● Exercise goal
Return the lines below word for word, leaving out the pictures.

● Extracted entries

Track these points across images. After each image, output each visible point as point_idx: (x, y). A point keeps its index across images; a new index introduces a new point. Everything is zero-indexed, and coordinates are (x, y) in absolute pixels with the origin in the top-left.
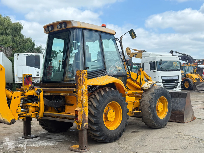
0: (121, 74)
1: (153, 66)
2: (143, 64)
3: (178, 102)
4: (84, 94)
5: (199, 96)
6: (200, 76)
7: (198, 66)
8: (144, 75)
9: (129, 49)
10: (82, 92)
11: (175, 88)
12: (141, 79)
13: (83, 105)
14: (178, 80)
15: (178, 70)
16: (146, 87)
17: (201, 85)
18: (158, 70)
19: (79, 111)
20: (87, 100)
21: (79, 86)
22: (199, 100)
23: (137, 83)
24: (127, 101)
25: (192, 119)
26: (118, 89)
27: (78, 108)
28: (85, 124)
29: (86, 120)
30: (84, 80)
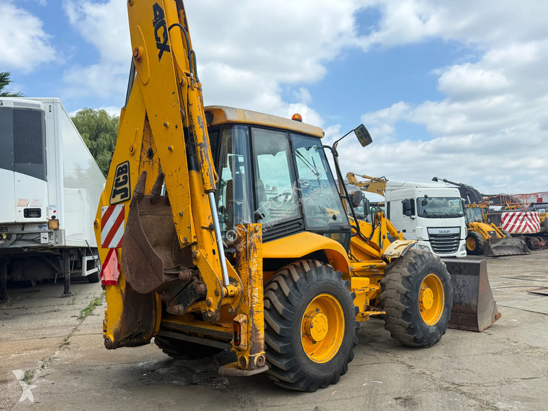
0: (338, 226)
1: (409, 208)
2: (389, 203)
3: (461, 284)
4: (255, 281)
5: (505, 267)
6: (497, 228)
7: (491, 207)
8: (388, 228)
9: (353, 175)
10: (250, 277)
11: (454, 250)
12: (380, 236)
13: (252, 307)
14: (459, 235)
15: (460, 216)
16: (394, 255)
17: (499, 244)
18: (419, 215)
19: (243, 324)
20: (262, 296)
21: (242, 262)
22: (506, 274)
23: (373, 245)
24: (354, 290)
25: (494, 318)
26: (331, 261)
27: (241, 315)
28: (258, 355)
29: (260, 346)
30: (255, 248)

● Answer to the problem
Track these points across images. After each image, output each visible point as point_idx: (x, y). A point keeps its index across images; a new index introduces a new point. Everything is zero-indexed, and coordinates are (x, y) in absolute pixels with the origin in the top-left.
0: (121, 74)
1: (153, 66)
2: (143, 64)
3: (178, 102)
4: (84, 94)
5: (199, 96)
6: (200, 76)
7: (198, 66)
8: (144, 75)
9: (129, 49)
10: (82, 92)
11: (175, 88)
12: (141, 79)
13: (83, 105)
14: (178, 80)
15: (178, 70)
16: (146, 87)
17: (201, 85)
18: (158, 70)
19: (79, 111)
20: (87, 100)
21: (79, 86)
22: (199, 100)
23: (137, 83)
24: (127, 101)
25: (192, 119)
26: (118, 89)
27: (78, 108)
28: (85, 124)
29: (86, 120)
30: (84, 80)
0: (338, 226)
1: (409, 208)
2: (389, 203)
3: (461, 284)
4: (255, 281)
5: (505, 267)
6: (497, 228)
7: (491, 207)
8: (388, 228)
9: (353, 175)
10: (250, 277)
11: (454, 250)
12: (380, 236)
13: (252, 307)
14: (459, 235)
15: (460, 216)
16: (394, 255)
17: (499, 244)
18: (419, 215)
19: (243, 324)
20: (262, 296)
21: (242, 262)
22: (506, 274)
23: (373, 245)
24: (354, 290)
25: (494, 318)
26: (331, 261)
27: (241, 315)
28: (258, 355)
29: (260, 346)
30: (255, 248)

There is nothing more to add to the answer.